In summary, FIFO produces a more realistic ending inventory valuation because it is close to current close. In contrast, LIFO matches the most recent costs with revenues and hence produces a better matching of expenses with revenues.

(iii)    In a period of rising prices, LIFO reports the lowest income with corresponding saving in tax (where this method is permissible); and because of the cash saving, cash outflow is less than when FIFO is used. But its effect on the balance sheet is that during inflationary conditions there is an understatement of inventories. The purpose of LIFO is to match current costs with revenues rather than earliest costs as in FIFO.

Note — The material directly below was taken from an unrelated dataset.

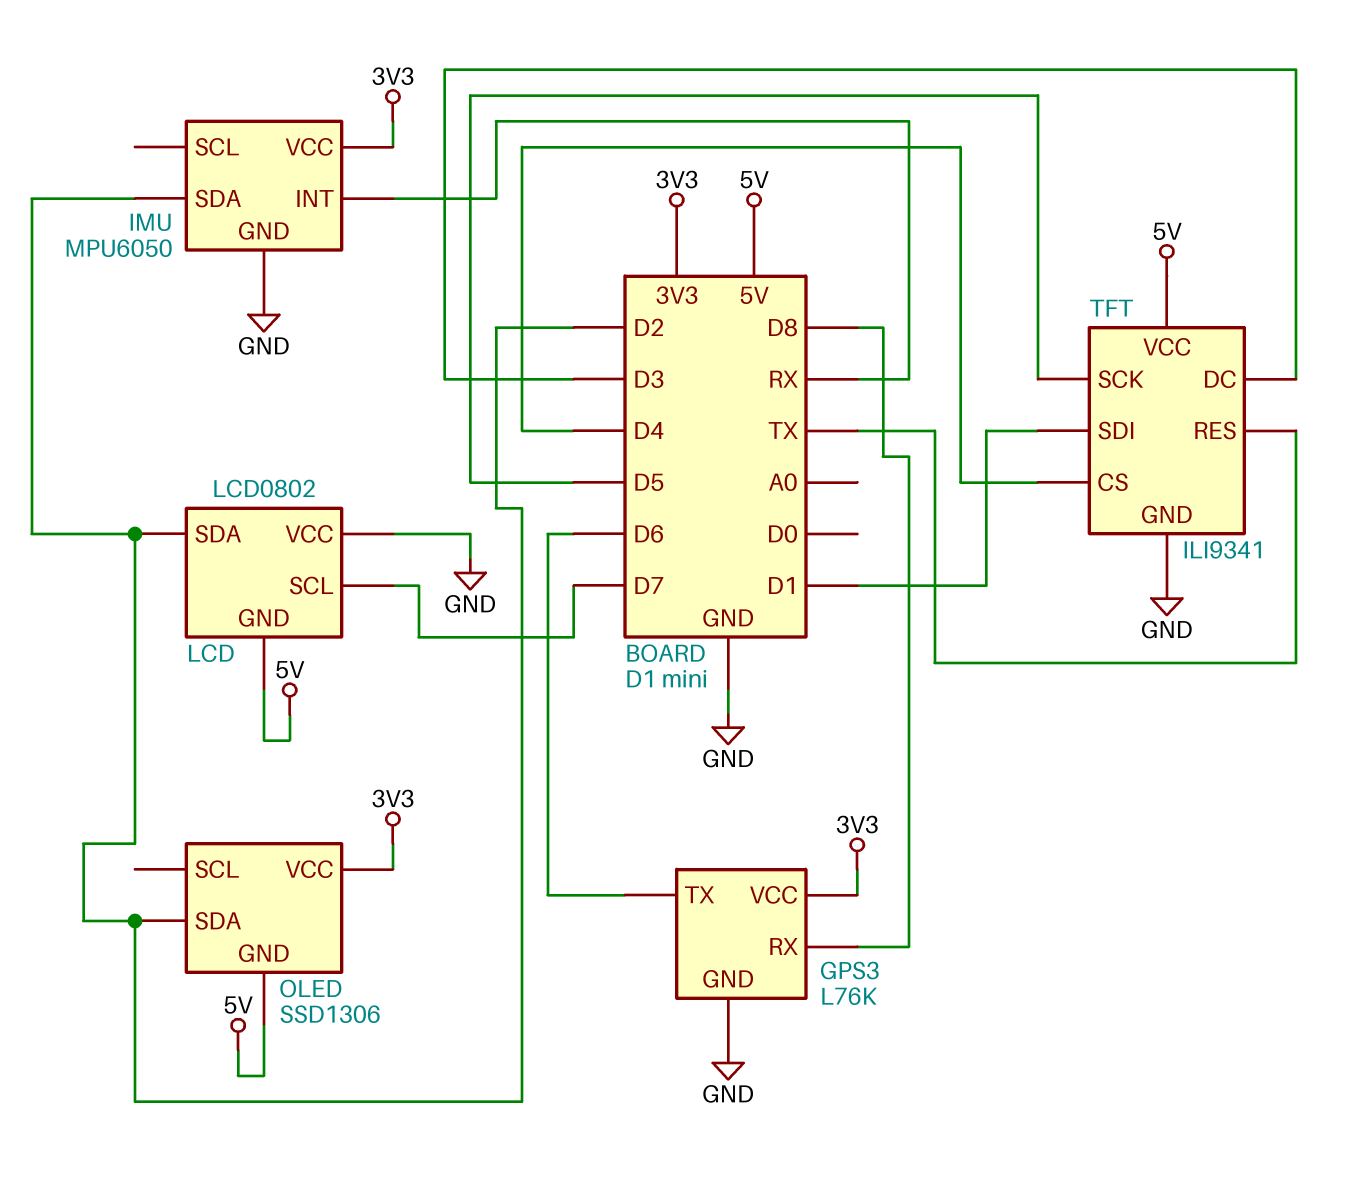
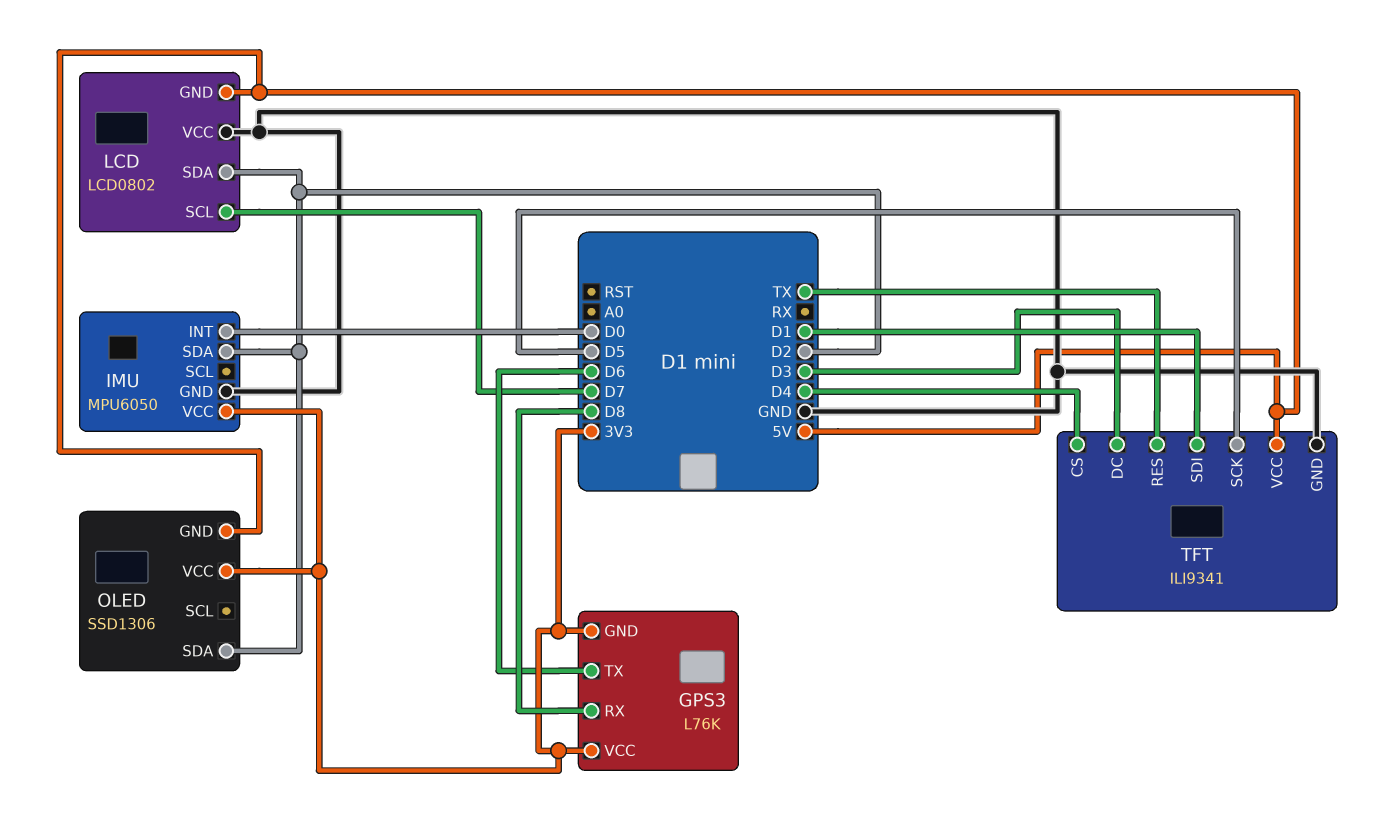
GPS3 pin GND: GND -> 3V3
IMU pin INT: RX -> D0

(iv)    The advocates of FIFO maintain that this method is in line with sequence of the goods sold and its ‘cost’ curve closely follows the market price trends in so far as purchase prices are concerned. However, during rising prices, FIFO mixes up inventory profits with operational profits.

(v)    Finally, the Weighted Average Method amounts for ending inventory, cost of goods sold and net income fall between FIFO and LIFO methods in their effect both on the balance sheet and the income statement. When inventory turns over rapidly, the weighted-average inventory values are almost as close to present prices as in FIFO. Weighted average reflects all of the prices as well as beginning inventory costs carried over from previous period.